The skin sensitisation properties of the analogue substance Glycine, N-methyl-, N-coco acyl derivatives, sodium salts (CAS 61791-59-1) were tested in a study performed according to the OECD TG 406 under GLP conditions using the test for delayed contact hypersensitivity in guinea pigs (Buehler test, Frey-Tox, 2005). The Buehler test was performed on 30 female Albino guinea pigs (Crl:HA). For the dermal inductions the initially test item concentration was 100 and 75% (v/v), respectively (1st induction 100% (v/v), 2nd and 3rd induction 75% (v/v)), whereas a 50% (v/v) preparation of the test item was selected for the challenge application. Topical application of the appropriate test substance concentration (20 test animals) or vehicle (10 control animals) was performed once a week for 6 hours at the flanks of each animal for three consecutive weeks. Seven days following the last topical application of the test substance or vehicle all animals were challenged with the test substance at a concentration of 50% (v/v) for 6 hours. Skin reactions were evaluated 24 and 48 h after challenge application. Only 1/20 animals (5%) responded with a slight erythema formation after challenge application. As a limitation of this study, no periodically reliability checks with an appropriate positive control were performed. In conclusion, the test material was not skin sensitising under the conditions of this Buehler test. 

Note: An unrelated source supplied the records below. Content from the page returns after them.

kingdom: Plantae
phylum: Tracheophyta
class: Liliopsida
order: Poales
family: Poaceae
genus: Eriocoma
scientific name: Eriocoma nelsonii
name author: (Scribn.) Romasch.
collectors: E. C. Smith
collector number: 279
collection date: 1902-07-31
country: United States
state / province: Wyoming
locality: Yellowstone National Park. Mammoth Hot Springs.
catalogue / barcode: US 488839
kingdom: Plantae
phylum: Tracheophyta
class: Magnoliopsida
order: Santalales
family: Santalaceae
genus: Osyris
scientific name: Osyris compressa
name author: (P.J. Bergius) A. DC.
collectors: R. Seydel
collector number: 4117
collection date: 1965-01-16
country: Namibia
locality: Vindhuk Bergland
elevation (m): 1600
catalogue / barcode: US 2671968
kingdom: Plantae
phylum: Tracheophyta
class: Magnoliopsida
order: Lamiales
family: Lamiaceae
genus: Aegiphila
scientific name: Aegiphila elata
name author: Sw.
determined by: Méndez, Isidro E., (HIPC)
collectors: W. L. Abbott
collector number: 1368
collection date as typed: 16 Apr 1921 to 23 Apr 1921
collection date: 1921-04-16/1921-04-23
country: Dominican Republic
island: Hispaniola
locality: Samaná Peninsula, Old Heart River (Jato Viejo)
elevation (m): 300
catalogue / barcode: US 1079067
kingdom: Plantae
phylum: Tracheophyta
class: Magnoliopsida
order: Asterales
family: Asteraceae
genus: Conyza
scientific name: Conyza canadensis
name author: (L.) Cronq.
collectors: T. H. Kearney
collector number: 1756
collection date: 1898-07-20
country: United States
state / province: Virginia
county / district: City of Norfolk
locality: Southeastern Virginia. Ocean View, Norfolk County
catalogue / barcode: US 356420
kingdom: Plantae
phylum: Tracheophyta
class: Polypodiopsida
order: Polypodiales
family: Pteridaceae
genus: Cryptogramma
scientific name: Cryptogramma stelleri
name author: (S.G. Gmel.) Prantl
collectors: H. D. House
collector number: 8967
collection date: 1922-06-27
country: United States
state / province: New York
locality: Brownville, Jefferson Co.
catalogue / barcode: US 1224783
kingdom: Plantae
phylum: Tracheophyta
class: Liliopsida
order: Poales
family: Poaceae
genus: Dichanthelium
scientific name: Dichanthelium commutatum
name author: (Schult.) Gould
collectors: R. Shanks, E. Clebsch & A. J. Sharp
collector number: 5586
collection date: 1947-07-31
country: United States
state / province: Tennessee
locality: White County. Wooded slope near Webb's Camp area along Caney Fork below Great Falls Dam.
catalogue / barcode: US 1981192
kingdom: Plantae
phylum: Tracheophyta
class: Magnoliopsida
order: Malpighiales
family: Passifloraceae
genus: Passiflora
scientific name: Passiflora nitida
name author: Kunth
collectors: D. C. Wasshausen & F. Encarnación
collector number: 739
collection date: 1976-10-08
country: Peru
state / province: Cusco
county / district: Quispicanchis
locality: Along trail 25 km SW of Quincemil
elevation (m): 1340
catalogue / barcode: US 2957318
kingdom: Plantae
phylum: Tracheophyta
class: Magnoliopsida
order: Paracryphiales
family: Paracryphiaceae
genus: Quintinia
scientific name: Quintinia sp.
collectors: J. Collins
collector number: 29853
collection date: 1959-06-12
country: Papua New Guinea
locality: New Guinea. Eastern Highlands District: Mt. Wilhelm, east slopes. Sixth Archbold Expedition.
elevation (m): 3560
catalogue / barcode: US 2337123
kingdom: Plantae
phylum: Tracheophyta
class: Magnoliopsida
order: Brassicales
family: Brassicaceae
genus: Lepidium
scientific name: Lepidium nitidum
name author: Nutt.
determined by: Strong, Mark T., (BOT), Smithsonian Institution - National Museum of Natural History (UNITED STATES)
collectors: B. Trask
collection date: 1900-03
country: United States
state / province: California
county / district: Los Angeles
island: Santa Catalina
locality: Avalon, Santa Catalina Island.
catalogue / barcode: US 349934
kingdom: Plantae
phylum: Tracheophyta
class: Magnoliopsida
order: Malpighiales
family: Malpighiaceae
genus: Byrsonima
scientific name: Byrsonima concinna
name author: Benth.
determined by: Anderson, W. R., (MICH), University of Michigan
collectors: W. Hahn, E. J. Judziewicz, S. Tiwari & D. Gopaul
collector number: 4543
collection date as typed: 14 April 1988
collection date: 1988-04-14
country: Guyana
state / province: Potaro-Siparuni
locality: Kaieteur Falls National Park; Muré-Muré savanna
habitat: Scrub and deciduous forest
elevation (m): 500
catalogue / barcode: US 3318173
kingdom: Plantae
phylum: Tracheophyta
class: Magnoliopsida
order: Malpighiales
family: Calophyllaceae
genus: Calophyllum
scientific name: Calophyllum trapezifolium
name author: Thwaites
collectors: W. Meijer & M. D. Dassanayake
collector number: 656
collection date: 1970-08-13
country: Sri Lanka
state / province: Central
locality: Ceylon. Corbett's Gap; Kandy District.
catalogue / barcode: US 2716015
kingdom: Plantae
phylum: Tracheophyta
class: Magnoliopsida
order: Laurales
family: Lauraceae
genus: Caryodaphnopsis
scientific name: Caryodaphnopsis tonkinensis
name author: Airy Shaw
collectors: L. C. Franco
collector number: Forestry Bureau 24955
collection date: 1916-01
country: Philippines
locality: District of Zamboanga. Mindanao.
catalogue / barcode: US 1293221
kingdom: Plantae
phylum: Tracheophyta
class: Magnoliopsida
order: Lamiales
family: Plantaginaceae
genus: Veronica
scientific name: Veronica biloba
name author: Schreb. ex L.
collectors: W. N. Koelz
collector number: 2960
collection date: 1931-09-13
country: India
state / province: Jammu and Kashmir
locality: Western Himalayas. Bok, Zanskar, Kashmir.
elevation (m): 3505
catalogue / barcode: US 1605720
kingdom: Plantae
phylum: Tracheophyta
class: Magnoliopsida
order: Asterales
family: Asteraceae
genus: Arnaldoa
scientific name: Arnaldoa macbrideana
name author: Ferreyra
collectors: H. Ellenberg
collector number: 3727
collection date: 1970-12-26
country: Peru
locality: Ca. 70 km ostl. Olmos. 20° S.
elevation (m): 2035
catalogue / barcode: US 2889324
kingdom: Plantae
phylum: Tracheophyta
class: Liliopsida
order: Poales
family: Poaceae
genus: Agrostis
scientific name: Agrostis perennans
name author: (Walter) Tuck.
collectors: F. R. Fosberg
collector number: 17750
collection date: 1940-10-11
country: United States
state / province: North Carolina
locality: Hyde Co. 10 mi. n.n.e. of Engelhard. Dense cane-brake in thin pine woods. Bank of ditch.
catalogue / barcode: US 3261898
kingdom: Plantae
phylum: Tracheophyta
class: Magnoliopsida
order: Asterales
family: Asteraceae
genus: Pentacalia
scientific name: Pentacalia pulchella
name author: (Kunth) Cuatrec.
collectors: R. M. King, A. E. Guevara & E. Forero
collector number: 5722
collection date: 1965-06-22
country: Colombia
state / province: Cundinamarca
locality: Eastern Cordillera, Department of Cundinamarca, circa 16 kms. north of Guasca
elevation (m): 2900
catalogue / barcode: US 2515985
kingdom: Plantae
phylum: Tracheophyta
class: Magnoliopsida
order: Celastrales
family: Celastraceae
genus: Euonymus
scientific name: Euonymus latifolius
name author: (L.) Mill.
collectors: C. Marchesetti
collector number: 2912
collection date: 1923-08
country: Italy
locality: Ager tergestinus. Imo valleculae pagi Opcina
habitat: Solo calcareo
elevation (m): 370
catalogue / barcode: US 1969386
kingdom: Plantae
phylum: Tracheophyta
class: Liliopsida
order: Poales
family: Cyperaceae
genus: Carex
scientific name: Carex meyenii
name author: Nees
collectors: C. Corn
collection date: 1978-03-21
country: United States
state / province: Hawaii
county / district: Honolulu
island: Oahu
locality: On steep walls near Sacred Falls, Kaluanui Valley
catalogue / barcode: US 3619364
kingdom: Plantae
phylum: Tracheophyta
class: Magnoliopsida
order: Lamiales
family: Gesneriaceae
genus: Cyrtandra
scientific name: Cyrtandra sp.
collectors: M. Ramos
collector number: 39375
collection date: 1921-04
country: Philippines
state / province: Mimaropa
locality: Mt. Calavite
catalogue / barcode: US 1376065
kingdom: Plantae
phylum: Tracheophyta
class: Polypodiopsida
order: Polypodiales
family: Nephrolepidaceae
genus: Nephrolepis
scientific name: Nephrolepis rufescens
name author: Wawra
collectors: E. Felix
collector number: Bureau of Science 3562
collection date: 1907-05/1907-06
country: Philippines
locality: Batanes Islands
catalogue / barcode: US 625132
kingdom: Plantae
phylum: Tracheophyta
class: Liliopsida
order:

Conclusion on all available data regarding skin sensitisation

No indication of skin sensitisation was obtained in reliable in vitro studies performed with Sodium N-methyl-N-(1-oxotetradecyl)aminoacetate (CAS 30364-51-3). A brief QSAR prediction of its protein binding ability also hints that no effect is to be expected. Moreover, in vivo studies with three adequate analogue substances did not result in skin sensitisation effects. Based on all available data from independent sources, both in vitro and in vivo, obtained with the registered substance itself and with analogue substances, it is therefore concluded that Sodium N-methyl-N-(1-oxotetradecyl)aminoacetate (CAS 30364-51-3) is not a skin sensitiser.

Respiratory sensitisation

Endpoint conclusion

Endpoint conclusion:

no study available

Justification for classification or non-classification

Based on the available in vitro and in vivo skin sensitisation data, Sodium N-methyl-N-(1-oxotetradecyl)aminoacetate (CAS 30364-51-3) is not expected to be a skin sensitizer; Thus, the data are considered conclusive but not sufficient for classification and, therefore, do not meet the criteria for classification according to Regulation (EC) No. 1272/2008 (CLP). No data regarding respiratory sensitisation are available.